(SOURCE DATA Opens)

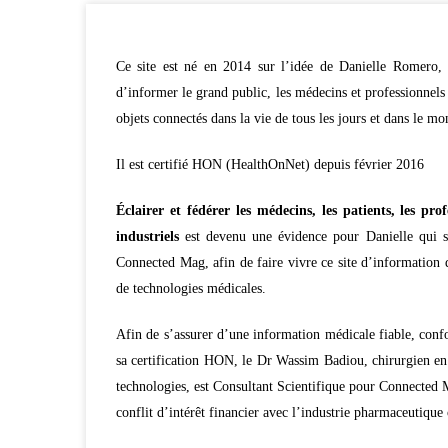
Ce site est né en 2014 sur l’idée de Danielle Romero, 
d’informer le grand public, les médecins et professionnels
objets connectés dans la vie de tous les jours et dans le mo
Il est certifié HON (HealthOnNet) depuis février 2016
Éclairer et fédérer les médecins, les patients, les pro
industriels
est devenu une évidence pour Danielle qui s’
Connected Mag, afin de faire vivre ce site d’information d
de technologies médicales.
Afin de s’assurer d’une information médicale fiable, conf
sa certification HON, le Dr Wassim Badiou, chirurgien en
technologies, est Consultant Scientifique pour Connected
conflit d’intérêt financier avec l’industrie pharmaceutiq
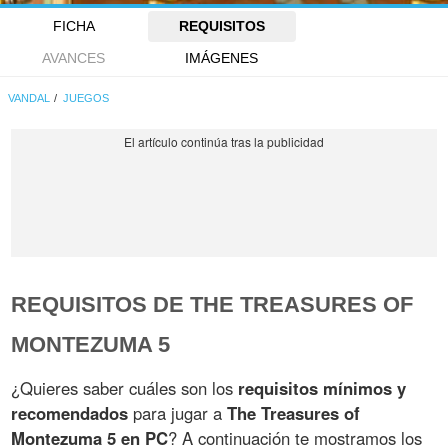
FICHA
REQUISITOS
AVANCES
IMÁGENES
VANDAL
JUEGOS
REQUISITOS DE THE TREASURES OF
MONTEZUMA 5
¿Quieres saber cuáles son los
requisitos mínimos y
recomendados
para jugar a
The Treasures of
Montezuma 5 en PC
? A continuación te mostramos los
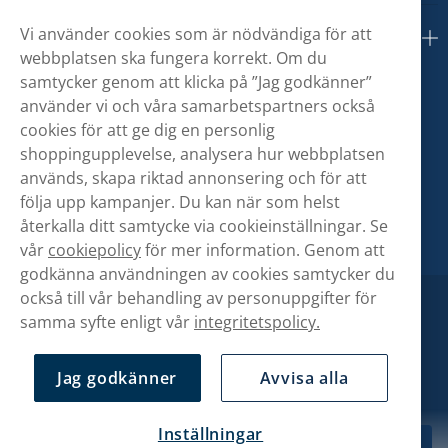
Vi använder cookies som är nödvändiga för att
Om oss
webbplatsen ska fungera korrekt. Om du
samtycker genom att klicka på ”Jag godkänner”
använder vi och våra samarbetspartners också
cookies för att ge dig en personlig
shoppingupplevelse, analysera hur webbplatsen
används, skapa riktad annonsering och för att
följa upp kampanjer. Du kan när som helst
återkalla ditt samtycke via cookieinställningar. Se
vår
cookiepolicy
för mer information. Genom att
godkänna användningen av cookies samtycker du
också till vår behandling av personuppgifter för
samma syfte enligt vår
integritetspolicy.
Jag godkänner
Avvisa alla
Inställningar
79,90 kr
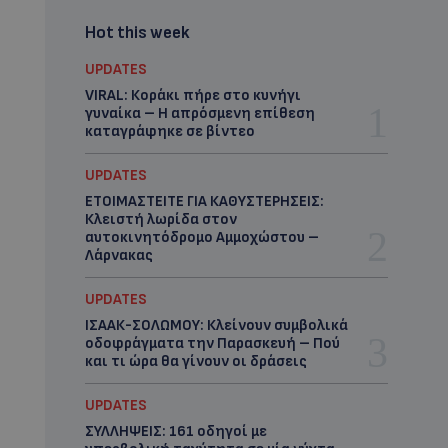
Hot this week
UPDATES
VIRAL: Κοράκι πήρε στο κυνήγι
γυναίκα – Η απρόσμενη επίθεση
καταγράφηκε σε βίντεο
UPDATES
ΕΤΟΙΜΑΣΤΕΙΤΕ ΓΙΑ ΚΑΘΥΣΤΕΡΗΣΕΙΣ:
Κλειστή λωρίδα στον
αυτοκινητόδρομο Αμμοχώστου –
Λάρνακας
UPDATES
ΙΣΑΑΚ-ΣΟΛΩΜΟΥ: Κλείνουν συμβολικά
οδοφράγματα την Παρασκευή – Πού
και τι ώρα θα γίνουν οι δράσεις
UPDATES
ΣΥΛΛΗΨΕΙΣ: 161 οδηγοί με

(SOURCE DATA Closes)

- **AIM OF THE EXERCISE**:
Return all the records exactly. Skip the pictures.

- **REPLY**:
Ce site est né en 2014 sur l’idée de Danielle Romero, 
d’informer le grand public, les médecins et professionnels
objets connectés dans la vie de tous les jours et dans le mo
Il est certifié HON (HealthOnNet) depuis février 2016
Éclairer et fédérer les médecins, les patients, les pro
industriels
est devenu une évidence pour Danielle qui s’
Connected Mag, afin de faire vivre ce site d’information d
de technologies médicales.
Afin de s’assurer d’une information médicale fiable, conf
sa certification HON, le Dr Wassim Badiou, chirurgien en
technologies, est Consultant Scientifique pour Connected
conflit d’intérêt financier avec l’industrie pharmaceutiq
FICHA
REQUISITOS
AVANCES
IMÁGENES
VANDAL
JUEGOS
REQUISITOS DE THE TREASURES OF
MONTEZUMA 5
¿Quieres saber cuáles son los
requisitos mínimos y
recomendados
para jugar a
The Treasures of
Montezuma 5 en PC
? A continuación te mostramos los
Vi använder cookies som är nödvändiga för att
Om oss
webbplatsen ska fungera korrekt. Om du
samtycker genom att klicka på ”Jag godkänner”
använder vi och våra samarbetspartners också
cookies för att ge dig en personlig
shoppingupplevelse, analysera hur webbplatsen
används, skapa riktad annonsering och för att
följa upp kampanjer. Du kan när som helst
återkalla ditt samtycke via cookieinställningar. Se
vår
cookiepolicy
för mer information. Genom att
godkänna användningen av cookies samtycker du
också till vår behandling av personuppgifter för
samma syfte enligt vår
integritetspolicy.
Jag godkänner
Avvisa alla
Inställningar
79,90 kr
Hot this week
UPDATES
VIRAL: Κοράκι πήρε στο κυνήγι
γυναίκα – Η απρόσμενη επίθεση
καταγράφηκε σε βίντεο
UPDATES
ΕΤΟΙΜΑΣΤΕΙΤΕ ΓΙΑ ΚΑΘΥΣΤΕΡΗΣΕΙΣ:
Κλειστή λωρίδα στον
αυτοκινητόδρομο Αμμοχώστου –
Λάρνακας
UPDATES
ΙΣΑΑΚ-ΣΟΛΩΜΟΥ: Κλείνουν συμβολικά
οδοφράγματα την Παρασκευή – Πού
και τι ώρα θα γίνουν οι δράσεις
UPDATES
ΣΥΛΛΗΨΕΙΣ: 161 οδηγοί με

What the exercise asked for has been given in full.